Investments in other sectors expected to contribute significantly to the target are in roads, irrigation, airports and railways. The railways are expected to have huge investments due to the ongoing freight corridor projects.In the 11th Plan period (2007-12), the Commission had estimated an investment of $147.8 bn in the power sector. It revised this marginally downwards to $146.05 bn in the mid-term appraisal. Even as investments in the sector have broadly kept pace with the set target, in capacity addition the sector is likely to see a 26.2 per cent drop to an addition of only 62,374 Mw by the end of the Plan period (March 2012), as against an original target of 78,700 Mw.
“We have lacked in capacity addition and it is expected to pick up in the 12th Plan,” added Chaturvedi.
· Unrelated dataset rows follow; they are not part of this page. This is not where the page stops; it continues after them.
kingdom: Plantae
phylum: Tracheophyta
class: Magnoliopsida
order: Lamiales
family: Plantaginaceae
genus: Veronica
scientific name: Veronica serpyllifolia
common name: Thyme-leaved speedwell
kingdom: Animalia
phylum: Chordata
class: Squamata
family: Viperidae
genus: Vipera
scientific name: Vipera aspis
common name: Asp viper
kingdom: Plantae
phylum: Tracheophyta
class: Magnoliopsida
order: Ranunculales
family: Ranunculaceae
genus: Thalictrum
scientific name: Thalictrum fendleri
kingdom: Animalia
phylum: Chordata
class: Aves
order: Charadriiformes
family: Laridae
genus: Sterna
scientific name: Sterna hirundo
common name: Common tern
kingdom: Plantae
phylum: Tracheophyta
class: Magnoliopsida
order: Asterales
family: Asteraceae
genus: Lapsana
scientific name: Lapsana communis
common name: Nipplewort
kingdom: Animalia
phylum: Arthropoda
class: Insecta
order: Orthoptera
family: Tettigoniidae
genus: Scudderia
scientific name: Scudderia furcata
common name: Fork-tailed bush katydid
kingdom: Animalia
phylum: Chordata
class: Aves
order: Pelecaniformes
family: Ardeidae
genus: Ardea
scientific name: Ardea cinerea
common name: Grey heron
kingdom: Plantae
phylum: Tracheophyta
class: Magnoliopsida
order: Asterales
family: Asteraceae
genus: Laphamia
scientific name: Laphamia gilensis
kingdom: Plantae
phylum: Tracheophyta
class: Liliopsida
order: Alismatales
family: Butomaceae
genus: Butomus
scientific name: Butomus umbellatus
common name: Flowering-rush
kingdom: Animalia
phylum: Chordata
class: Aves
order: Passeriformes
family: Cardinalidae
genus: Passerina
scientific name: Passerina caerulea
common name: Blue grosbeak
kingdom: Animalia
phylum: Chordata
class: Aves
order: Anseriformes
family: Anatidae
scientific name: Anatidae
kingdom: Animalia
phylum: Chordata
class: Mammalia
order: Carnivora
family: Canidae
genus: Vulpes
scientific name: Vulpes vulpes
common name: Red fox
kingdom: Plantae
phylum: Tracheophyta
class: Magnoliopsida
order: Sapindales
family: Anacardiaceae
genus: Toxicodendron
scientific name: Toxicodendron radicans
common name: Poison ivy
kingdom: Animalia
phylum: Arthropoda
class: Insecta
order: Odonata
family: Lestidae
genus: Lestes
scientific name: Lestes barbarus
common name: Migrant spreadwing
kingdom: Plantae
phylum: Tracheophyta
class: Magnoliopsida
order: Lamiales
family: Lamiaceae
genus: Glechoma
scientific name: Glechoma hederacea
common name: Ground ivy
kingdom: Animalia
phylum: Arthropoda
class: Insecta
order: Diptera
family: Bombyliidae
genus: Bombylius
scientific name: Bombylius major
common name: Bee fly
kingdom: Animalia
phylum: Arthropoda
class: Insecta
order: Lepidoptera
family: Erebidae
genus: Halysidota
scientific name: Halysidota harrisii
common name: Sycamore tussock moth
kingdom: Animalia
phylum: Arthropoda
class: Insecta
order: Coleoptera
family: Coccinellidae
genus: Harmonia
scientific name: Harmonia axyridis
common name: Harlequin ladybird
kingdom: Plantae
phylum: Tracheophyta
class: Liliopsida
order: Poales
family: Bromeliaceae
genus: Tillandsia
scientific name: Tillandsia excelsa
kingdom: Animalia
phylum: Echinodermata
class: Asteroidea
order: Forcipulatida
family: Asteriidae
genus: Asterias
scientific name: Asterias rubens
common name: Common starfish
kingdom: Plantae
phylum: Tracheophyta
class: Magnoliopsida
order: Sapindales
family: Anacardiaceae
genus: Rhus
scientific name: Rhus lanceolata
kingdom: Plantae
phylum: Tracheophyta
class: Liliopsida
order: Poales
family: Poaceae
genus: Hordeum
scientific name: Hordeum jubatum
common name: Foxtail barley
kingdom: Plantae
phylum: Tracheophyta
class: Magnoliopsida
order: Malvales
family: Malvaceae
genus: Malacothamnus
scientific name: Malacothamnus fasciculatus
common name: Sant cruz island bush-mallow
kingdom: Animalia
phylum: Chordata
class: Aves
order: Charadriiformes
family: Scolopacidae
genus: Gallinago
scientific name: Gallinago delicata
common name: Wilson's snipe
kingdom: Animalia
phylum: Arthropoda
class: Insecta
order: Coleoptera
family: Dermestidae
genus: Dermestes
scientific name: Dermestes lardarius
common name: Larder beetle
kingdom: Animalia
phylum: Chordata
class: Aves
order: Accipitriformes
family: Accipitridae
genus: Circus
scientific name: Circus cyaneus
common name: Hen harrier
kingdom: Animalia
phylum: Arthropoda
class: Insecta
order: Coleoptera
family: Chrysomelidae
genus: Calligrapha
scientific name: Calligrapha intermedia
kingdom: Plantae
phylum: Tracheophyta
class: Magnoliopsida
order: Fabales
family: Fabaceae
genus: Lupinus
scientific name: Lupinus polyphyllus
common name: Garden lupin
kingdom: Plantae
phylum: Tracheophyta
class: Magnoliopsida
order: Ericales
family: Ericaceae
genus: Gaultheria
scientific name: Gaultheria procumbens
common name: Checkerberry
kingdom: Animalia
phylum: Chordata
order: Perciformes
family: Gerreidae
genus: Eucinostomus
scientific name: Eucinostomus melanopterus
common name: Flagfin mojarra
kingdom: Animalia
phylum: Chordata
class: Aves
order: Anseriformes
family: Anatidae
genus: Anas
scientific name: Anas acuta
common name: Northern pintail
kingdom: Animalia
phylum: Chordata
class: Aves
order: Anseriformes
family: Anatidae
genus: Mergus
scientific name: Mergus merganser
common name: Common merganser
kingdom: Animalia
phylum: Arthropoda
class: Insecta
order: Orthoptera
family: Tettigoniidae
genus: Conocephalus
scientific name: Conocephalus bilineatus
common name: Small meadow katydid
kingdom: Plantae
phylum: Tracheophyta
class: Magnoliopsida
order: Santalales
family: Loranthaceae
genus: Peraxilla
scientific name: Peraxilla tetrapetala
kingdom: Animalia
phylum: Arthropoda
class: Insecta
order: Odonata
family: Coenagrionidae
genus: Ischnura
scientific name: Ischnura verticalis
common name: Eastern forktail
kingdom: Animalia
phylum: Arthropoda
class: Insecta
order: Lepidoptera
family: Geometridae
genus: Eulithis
Similarly, in the roads sector, investments fell short of the original target in the 11th Plan due to shortfall in the award of projects by the National Highways Authority of India (NHAI) during these first three years of the Plan. With the ministry of road transport and highways aiming to achieve a completion rate of 20 km of highways per day, the major build up of expenditure as a result of the acceleration is expected to be during the 12th Plan.The Commission had set the overall investment target in infrastructure in the 11th Plan at around nine per cent of the Gross Domestic Product, at $514 bn as compared to $218 bn during the 10th plan (2002-07). It estimated the private sector’s contribution in overall infrastructure investment would be 30 per cent.The investment in infrastructure during the 11th Plan has reached 7.18 per cent of GDP and is expected to reach 8.37 per cent by 2011-12. In the 12th Plan, the Commission expects infrastructure investment to constitute around 10 per cent of GDP, if the Indian economy grows at an average annual growth rate of nine per cent.